Work to be completed ->
Reproduce the rows below word for word, starting with their first line and going on through the line that contains "genus: Procyon", including that line.

===== Data listing

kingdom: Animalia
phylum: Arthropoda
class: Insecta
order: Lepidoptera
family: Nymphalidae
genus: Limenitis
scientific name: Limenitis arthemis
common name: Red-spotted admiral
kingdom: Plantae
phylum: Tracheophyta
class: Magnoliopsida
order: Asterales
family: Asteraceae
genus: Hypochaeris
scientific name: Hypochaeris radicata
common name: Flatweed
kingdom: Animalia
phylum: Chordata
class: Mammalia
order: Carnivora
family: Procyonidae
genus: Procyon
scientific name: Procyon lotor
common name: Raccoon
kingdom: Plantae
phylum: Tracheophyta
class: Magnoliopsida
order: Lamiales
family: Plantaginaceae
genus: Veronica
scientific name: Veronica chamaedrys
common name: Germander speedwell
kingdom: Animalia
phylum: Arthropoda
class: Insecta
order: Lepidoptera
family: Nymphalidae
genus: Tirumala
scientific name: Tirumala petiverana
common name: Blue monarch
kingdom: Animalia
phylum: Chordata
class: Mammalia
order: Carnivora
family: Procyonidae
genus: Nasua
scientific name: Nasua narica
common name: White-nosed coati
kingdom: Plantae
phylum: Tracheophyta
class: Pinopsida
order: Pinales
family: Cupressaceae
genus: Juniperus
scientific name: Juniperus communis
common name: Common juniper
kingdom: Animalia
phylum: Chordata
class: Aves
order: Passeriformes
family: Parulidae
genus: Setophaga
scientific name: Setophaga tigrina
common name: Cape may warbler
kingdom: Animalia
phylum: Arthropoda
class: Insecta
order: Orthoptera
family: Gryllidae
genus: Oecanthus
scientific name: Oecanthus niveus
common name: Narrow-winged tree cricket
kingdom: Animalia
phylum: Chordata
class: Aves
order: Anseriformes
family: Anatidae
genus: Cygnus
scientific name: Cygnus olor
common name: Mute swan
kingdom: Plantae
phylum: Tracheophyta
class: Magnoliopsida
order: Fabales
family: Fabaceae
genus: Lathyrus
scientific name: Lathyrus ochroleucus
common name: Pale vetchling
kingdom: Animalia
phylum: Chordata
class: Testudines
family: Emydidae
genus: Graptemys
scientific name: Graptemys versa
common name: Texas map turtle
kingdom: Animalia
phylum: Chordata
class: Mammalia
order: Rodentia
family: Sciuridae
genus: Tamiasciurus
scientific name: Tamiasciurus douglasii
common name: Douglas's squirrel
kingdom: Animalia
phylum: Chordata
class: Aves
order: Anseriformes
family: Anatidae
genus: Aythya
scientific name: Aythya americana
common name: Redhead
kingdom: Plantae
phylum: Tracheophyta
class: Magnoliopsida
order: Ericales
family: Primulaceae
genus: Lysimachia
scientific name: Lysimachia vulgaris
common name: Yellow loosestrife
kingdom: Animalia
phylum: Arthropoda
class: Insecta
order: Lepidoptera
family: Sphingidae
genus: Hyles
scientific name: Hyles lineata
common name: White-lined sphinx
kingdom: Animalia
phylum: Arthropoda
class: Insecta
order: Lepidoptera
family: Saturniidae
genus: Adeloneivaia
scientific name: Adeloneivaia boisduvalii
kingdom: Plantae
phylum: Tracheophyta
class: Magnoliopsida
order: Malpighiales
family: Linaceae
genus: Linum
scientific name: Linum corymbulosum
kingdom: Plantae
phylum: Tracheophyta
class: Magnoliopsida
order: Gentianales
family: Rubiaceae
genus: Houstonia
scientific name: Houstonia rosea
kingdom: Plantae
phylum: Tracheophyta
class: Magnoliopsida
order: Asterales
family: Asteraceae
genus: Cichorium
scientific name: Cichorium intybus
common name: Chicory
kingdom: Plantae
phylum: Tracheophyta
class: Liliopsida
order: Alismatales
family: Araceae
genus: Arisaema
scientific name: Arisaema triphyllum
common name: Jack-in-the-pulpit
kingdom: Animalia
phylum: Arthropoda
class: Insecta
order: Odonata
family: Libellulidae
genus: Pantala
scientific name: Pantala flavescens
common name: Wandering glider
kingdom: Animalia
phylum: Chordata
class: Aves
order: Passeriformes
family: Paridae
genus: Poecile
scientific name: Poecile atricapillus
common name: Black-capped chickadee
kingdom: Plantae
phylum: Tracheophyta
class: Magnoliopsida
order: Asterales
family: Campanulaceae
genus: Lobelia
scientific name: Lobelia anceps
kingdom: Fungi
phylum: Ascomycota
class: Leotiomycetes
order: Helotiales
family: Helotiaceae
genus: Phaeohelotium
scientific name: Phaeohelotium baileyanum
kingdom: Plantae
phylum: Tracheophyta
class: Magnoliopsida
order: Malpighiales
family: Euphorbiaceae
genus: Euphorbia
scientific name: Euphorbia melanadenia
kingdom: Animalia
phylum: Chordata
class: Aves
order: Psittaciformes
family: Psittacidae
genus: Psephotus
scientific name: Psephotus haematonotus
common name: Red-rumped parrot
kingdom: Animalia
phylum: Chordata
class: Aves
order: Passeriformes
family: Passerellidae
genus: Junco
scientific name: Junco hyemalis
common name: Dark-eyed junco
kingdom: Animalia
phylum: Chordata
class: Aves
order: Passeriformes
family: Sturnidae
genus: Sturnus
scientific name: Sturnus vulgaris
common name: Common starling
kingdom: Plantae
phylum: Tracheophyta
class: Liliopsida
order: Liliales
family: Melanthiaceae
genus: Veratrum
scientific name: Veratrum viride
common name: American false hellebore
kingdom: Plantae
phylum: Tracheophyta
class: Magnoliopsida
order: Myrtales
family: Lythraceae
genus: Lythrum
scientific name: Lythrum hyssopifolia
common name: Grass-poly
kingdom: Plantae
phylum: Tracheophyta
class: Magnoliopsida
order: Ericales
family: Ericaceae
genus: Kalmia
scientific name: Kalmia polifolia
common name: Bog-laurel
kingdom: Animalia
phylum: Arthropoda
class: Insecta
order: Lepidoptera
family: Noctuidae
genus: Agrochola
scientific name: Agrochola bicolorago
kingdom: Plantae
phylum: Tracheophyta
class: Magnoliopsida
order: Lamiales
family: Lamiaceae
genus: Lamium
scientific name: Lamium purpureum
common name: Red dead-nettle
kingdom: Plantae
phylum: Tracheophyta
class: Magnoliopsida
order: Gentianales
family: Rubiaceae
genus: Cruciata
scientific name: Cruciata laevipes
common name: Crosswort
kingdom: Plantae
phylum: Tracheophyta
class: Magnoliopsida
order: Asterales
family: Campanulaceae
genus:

==========

Answer to the problem ->
kingdom: Animalia
phylum: Arthropoda
class: Insecta
order: Lepidoptera
family: Nymphalidae
genus: Limenitis
scientific name: Limenitis arthemis
common name: Red-spotted admiral
kingdom: Plantae
phylum: Tracheophyta
class: Magnoliopsida
order: Asterales
family: Asteraceae
genus: Hypochaeris
scientific name: Hypochaeris radicata
common name: Flatweed
kingdom: Animalia
phylum: Chordata
class: Mammalia
order: Carnivora
family: Procyonidae
genus: Procyon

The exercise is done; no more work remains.